Части целого
Шрифт:
Мои враги приближались. От начала драки нас отделяли секунды — и, наверное, не намного больше от ее конца. Бежать было некуда. Они подступали, и я решился: я не приму бой. Не стану биться как мужчина. Стоять до конца, как воин. Знаю, людям нравится читать об изгоях вроде Терри Дина, кто силой духа компенсирует свое положение. Но их лупят почем зря. А я не хотел, чтобы меня лупили. И еще я вспомнил, что мне вдалбливал мой отец во время одного из уроков на кухне. Он говорил: «Гордость, Джаспер, первейшая вещь, от которой следует избавиться в жизни. Только тогда ты почувствуешь себя хорошо. А иначе это все равно что нацепить костюм на сморщенную морковку, взять в театр и делать вид, что это некто важный. Избавление от уважения к себе — первый шаг к освобождению. Понимаю, почему уважение кажется кое-кому таким уж необходимым. Если у человека нет ничего другого, ему остается гордость. Вот почему в ходу миф о якобы благородстве лихих бедняков — да у них пусты их кладовки! Ты меня слушаешь, Джаспер? Это серьезно. Я не хочу, чтобы ты имел что-нибудь общее с благородством или каким-то там самоуважением.
Я сел на землю и скрестил ноги. Даже не выпрямил спину — наоборот, сгорбился. Чтобы ударить меня в подбородок, им приходилось сгибаться вдвое. Один вообще припал на корточки. Они подходили по очереди. Старались поднять меня на ноги. Но я обмяк. Один из обидчиков ухватил меня, но я выскальзывал из их рук и снова плюхался наземь. Я страдал от ударов, кулаки дубасили меня по голове, но драки не получилось. В конце концов мой план удался: бить меня прекратили. Что со мной такое и почему я не отбиваюсь? Думаю, у меня слишком много сил уходило на то, чтобы не заплакать, — и совершенно не осталось на то, чтобы от кого-то еще отбиваться. Я ничего не ответил. На меня плюнули и оставили любоваться цветом собственной крови. На белой рубашке она казалась ярко-красной.
Вернувшись домой, я нашел в спальне отца — он стоял у моей кровати и испепелял взглядом газетные вырезки на стенах.
— Господи! Что с тобой? — спросил он.
— Не хочу об этом.
— Надо тебя отмыть.
— Нет. Мне интересно, что произойдете кровью, если оставить ее до завтра.
— Кровь иногда чернеет.
— Я хочу посмотреть.
Я уже готов был посдирать снимки дядюшки со стены, как отец сказал:
— Лучше бы тебе это снять. — После чего я, разумеется, оставил все на месте. — Он был не таким, — продолжал отец. — В героя его превратили.
Внезапно я почувствовал, что снова люблю того выродка, дядю Терри, и ответил:
— Он и был герой.
— Герой для мальчика — это его отец.
— Ты уверен?
Он посмотрел на вырезки и презрительно хмыкнул:
— Ты не можешь знать, что такое герой, Джаспер.
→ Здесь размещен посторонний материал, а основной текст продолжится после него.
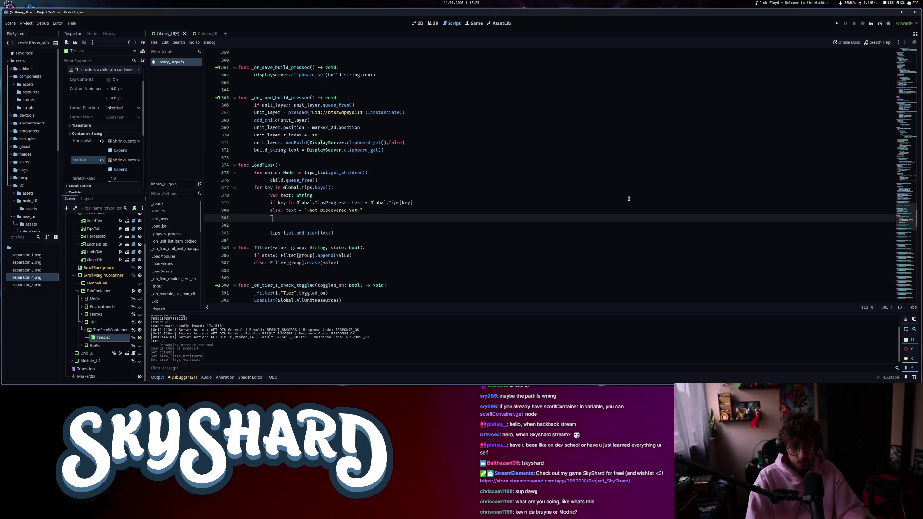
pyautogui.write('l := LMa')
Ты вырос в такие времена, когда это слово было обесценено и лишено всякого смысла. Мы стремительно превращаемся в нацию, состоящую исключительно из героев, которые не занимаются ничем, кроме как превозносят друг друга. Спортсменов и спортсменок мы героизировали всегда: стоило лишь хорошо пробежать за страну — и ты уже настолько герой, насколько быстры твои ноги. Но теперь, чтобы стать героем, достаточно оказаться в неудачное время в неудачном месте, как тот злополучный кретин, которого накрыло лавиной. Согласно словарю, он просто «оставшийся в живых», но в Австралии жаждут наречь его героем. И дела нет до того, что толкует словарь. Теперь все,кто участвовал в любой вооруженной стычке, тоже как на подбор герои. В прежние времена для этого требовалось проявить во время войны бесстрашие, теперь достаточно принять в ней участие. Участие и есть героизм.
— Какое это имеет отношение к дяде Терри?
— Он подпадает под последнюю категорию. Он просто убийца, но жертвы им тщательно избраны.
— Не понимаю.
Отец отвернулся к окну. По тому, как у него прыгали вверх и вниз уши, я понял: он разговаривает в своей странной манере, когда губы шевелятся, но звуки остаются внутри. Наконец он заговорил как обычно:
— Люди меня не понимают, Джаспер. И это хорошо, но раздражает, поскольку они считают, что я им понятен. Они видят только маску, которую я надеваю в обществе, а я, по правде говоря, за годы очень мало подправил персону Мартина Дина. Мазок здесь, мазок там, но в целом все осталось нетронутым. Персона, не личность! Но под застывшей маской зреет существо, которое становится все более безумным и выходит из-под контроля. Уверяю, сколько бы ни казалось, что человек тебе ясен, ты скорее всего его совершенно не знаешь, в то время как под оболочкой в нем много что изменяется, что-то в нем разветвляется, у него отрастают крылья, открывается третий глаз… Ты можешь просидеть с этим человеком бок о бок лет десять в офисе и не заметить перемен прямо у себя под носом. Если кто-то утверждает, что его друг нисколько не меняется, это значит, что он не способен отличить маски от истинного лица.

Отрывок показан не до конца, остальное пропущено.